Collected data
+---+

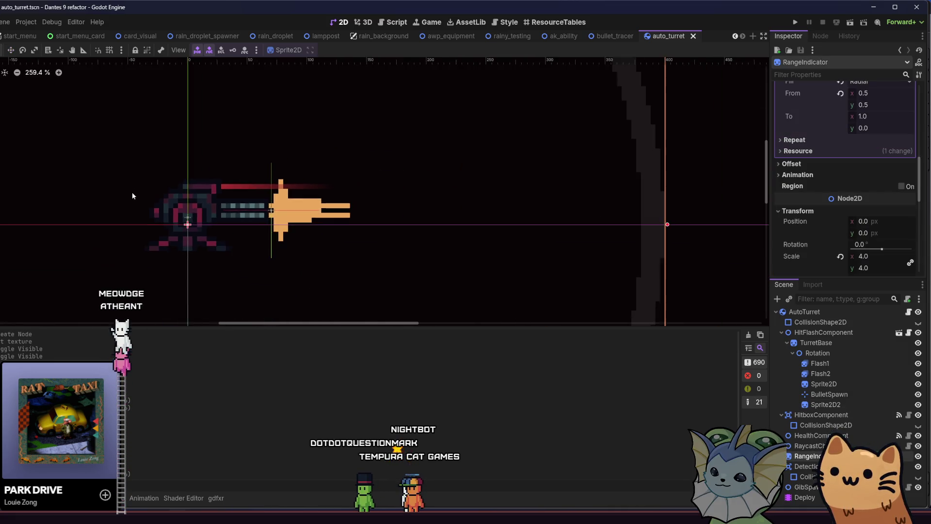
# - Try Constant and Cubic interpolation on the laser gradient, then return it to Linear
pyautogui.moveTo(163, 246)
pyautogui.mouseDown()
pyautogui.moveTo(258, 262)
pyautogui.moveTo(197, 253)
pyautogui.mouseUp()
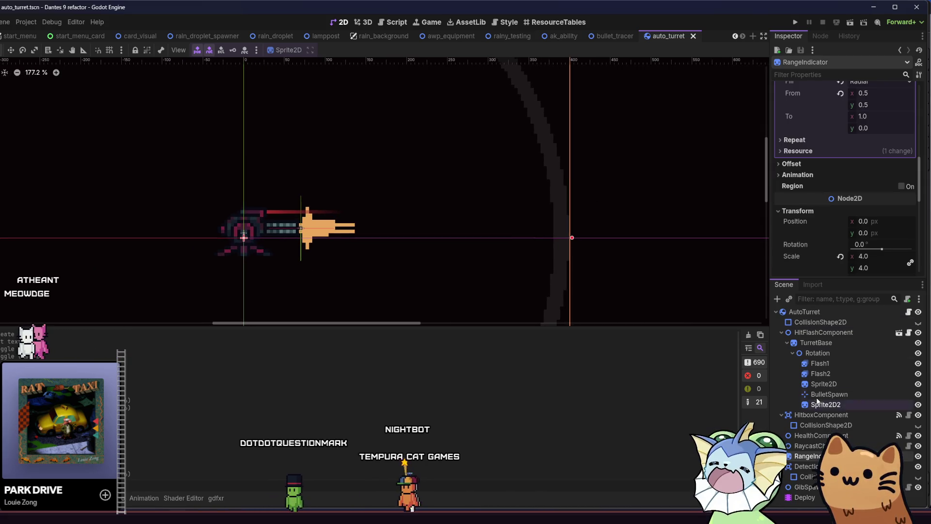
pyautogui.scroll(5, 817, 186)
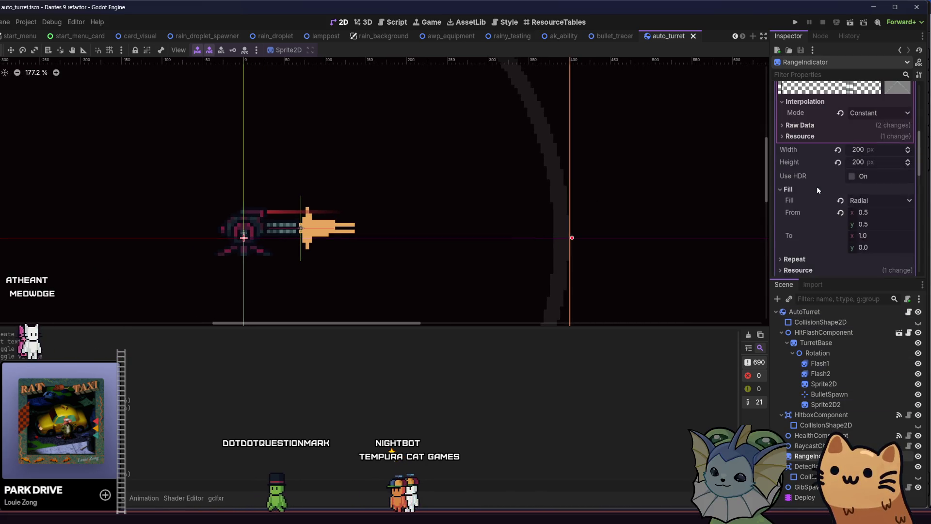
pyautogui.click(830, 405)
pyautogui.scroll(3, 823, 196)
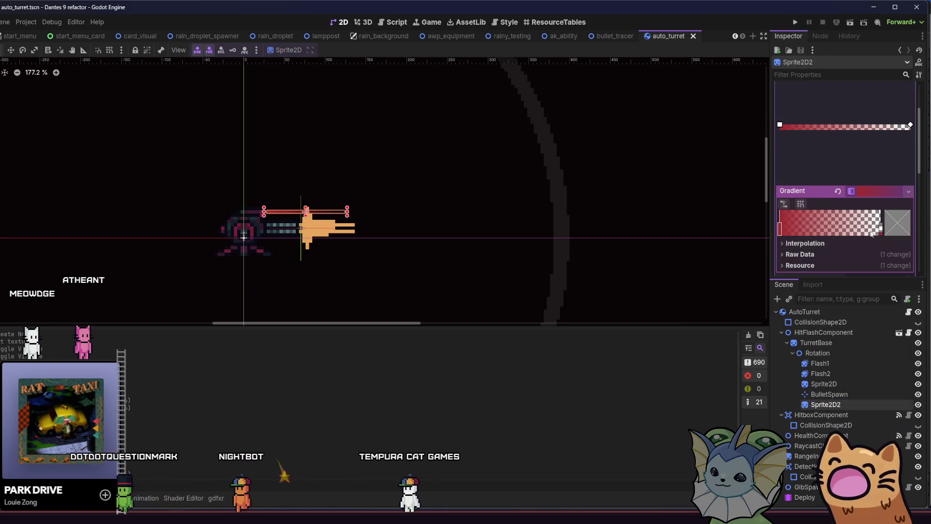
pyautogui.scroll(-1, 834, 236)
pyautogui.click(819, 230)
pyautogui.click(819, 229)
pyautogui.click(819, 220)
pyautogui.click(868, 230)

+---+

TASK INSTRUCTIONS:
Return, from the data, each line that has the word "click" in it.

EXERCISE RESPONSE:
pyautogui.click(830, 405)
pyautogui.click(819, 230)
pyautogui.click(819, 229)
pyautogui.click(819, 220)
pyautogui.click(868, 230)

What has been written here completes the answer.